Friday, 21 February 2014

TMA 04 Word Cloud & how to write an essay.

Last week I submitted my fourth TMA for my final module of this course. I realise that I've had plenty of practice writing essays. I went from writing school essays, to university essays, to OU essays; but I feel like I'm really getting the hang of this now.

Obviously the tutor's marks might disagree with me, but it does make for a pretty word cloud.

As with all of my other essays so far for this course, I went with Option 2, which was looking at the prevalence of 'orphaned or near-orphaned characters'. For this one you had to pick two of the five books covered in this block; two of those Harry Potter and the Philosopher's Stone and Northern Lights were an either/or option for the block. I picked Swallows and Amazons, Tom's Midnight Garden and the aforementioned Harry Potter. My reasoning was purely selfish, those were the ones I thought I could say the most about.

I think that the word cloud shows the argument I was going for. I was talking about kids being separated from their family and I also talked about how this helped them to find their identity and grow up.

Throughout this course I've been changing my approach to writing my essays. I always had this terrible habit of writing what I wanted to say, then spent ages scrabbling for references. It always worked for me because I've got a fairly good memory for what I've read, I'd know that such-and-such an author had said such-and-such a thing, but which book did they say it in? And which chapter? Which page? Suffice to say, while this method works, it's not exactly time-efficient.

My new approach involves, bizarrely, reading the essay questions before actually starting the block. This does two things; firstly, it scares you into paying attention to what you're studying because holycrapIdon'tunderstandawordofwhatthisquestionisaskingmetodo! and secondly, it tells you what you're looking for while you're reading, especially as the guidance notes point out particularly useful chapters (you pay extra attention to those ones while you're reading).

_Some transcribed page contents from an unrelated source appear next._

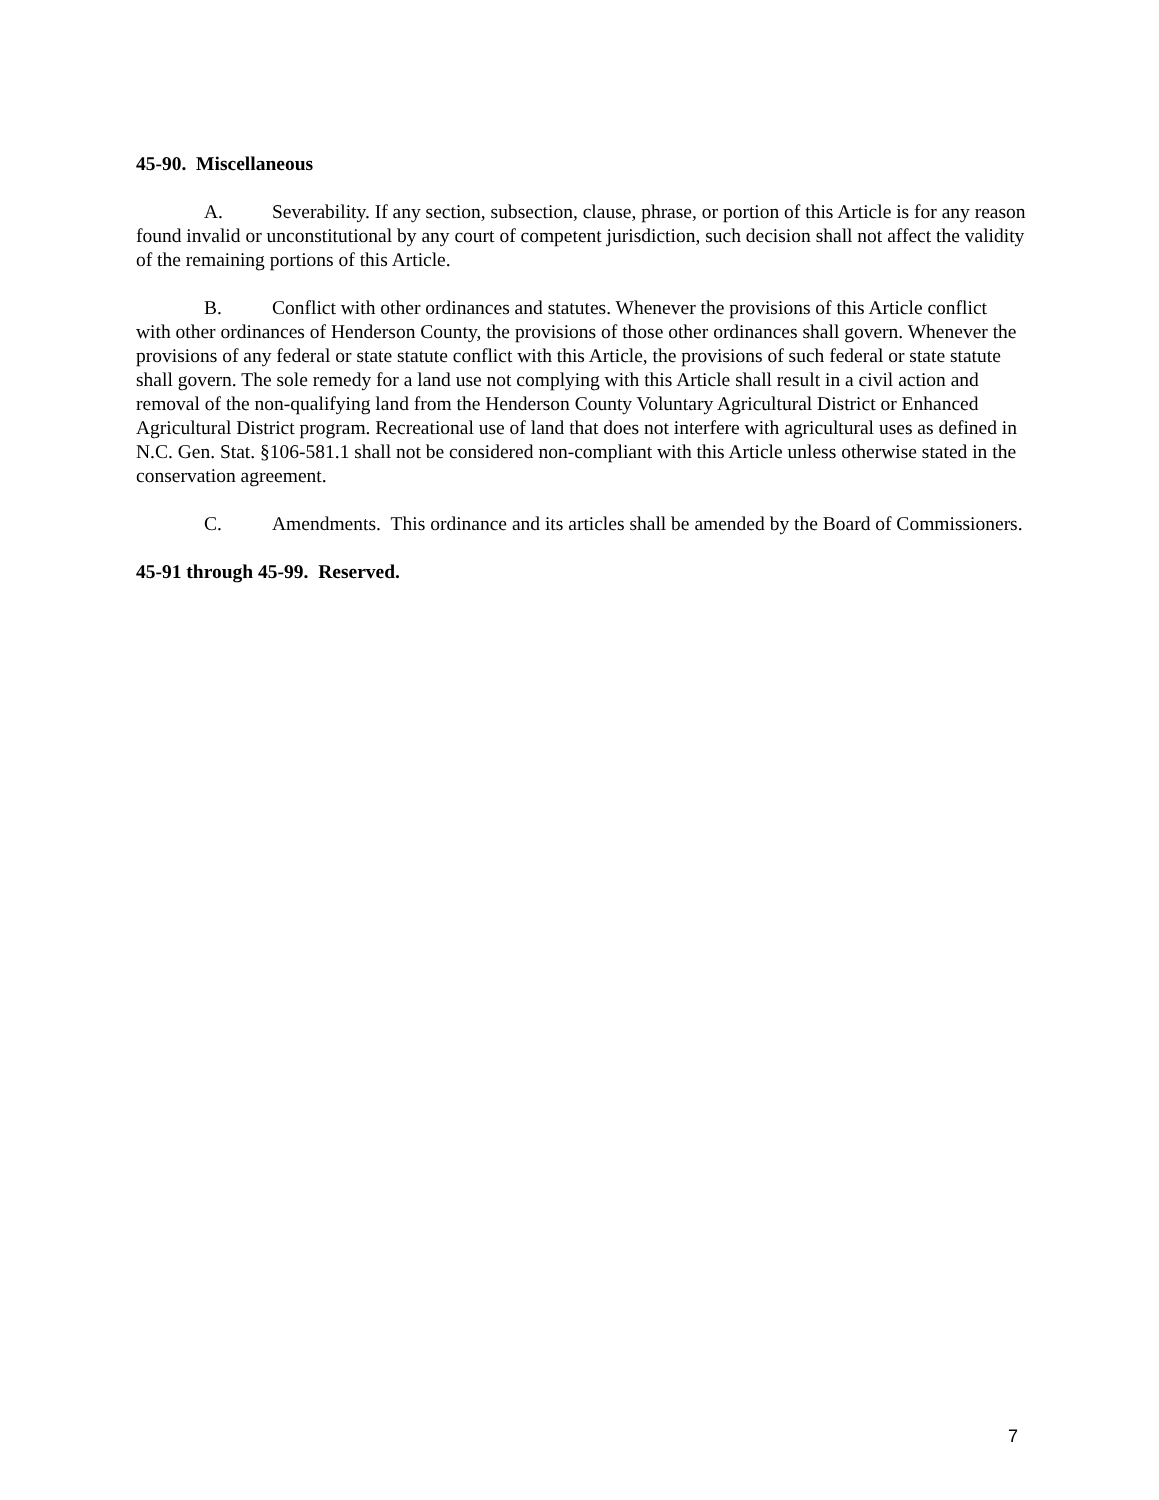45-90. Miscellaneous
A. Severability. If any section, subsection, clause, phrase, or portion of this Article is for any reason found invalid or unconstitutional by any court of competent jurisdiction, such decision shall not affect the validity of the remaining portions of this Article.
B. Conflict with other ordinances and statutes. Whenever the provisions of this Article conflict with other ordinances of Henderson County, the provisions of those other ordinances shall govern. Whenever the provisions of any federal or state statute conflict with this Article, the provisions of such federal or state statute shall govern. The sole remedy for a land use not complying with this Article shall result in a civil action and removal of the non-qualifying land from the Henderson County Voluntary Agricultural District or Enhanced Agricultural District program. Recreational use of land that does not interfere with agricultural uses as defined in N.C. Gen. Stat. §106-581.1 shall not be considered non-compliant with this Article unless otherwise stated in the conservation agreement.
C. Amendments. This ordinance and its articles shall be amended by the Board of Commissioners.
45-91 through 45-99. Reserved.
7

Then, when I actually come to answer the question, I do my usual thing first. I know that you're usually allowed to be over your word count or under by 10%, so I work out what my minimum and maximum are. I aim for the minimum, I always go over, so that way it saves me from having to cut words. In a 2000 word essay, I can go 10% over, but because I'm aiming for 1800 I've got 200 extra words to play with.

Then I give myself 80% of those words for the main body (the rest is used for introduction and conclusion) and divide that 80% into chunk based on what I'm talking about. For example, TMA 04 looked at three books, so I might spend a third of my essay on Harry Potter, a third on Swallows and Amazons and a third on Tom's Midnight Garden. Alternatively I'll decide I'm wanting to talk about four particular points, so I divide up my words based on that.

Very quickly I find I'm not writing a 2000 word essay, instead I'm writing four 360 word essays. Much more manageable.

In the past, this was where I would dive into the actual essay writing. Sure I might make some notes about the things I wanted to say (I call it a join-the-dots approach) bullet pointing all the pertinent points and organising them into some sort of logical order.

What I've taken to doing now is pouring through all of the essays in the course Readers, making notes on all the relevant bits for my essay. I make notes of the author and the page reference (sometimes even the paragraph it's in) to make it easier to find later and which bit of the essay it links to. That saves me the hassle of going back and finding them later because I can just slot them in as I go. This is probably really obvious to most people, but I'm so glad I've finally convinced myself that this is an easier way to do things than my old method.

An old tutor also taught me to use the idea 'PEE' when writing an essay. I've since amended that to 'PEEL' which is probably slightly more socially acceptable than 'pee'ing all over your essay. That stands for 'Point' (where you make your initial statement), 'Evidence' (where you give a quote or something from your course materials to support/refute your statement), 'Explanation' (where you explain how your statement is supported/refuted by your evidence), and then my L stands for 'Link' (to link it back to the question, the previous paragraph, or the next paragraph).

It's actually got to the point where I quite enjoy writing my essays. I've probably gotten a bit lazy about it, because this method does enable me to churn out an almost completed essays in a matter of hours. I did this one whilst watching The Fellowship of the Ring and finished some time around the point when the Fellowship left Rivendell.

I just hope that my approach worked for this one and that I can maintain my passing marks.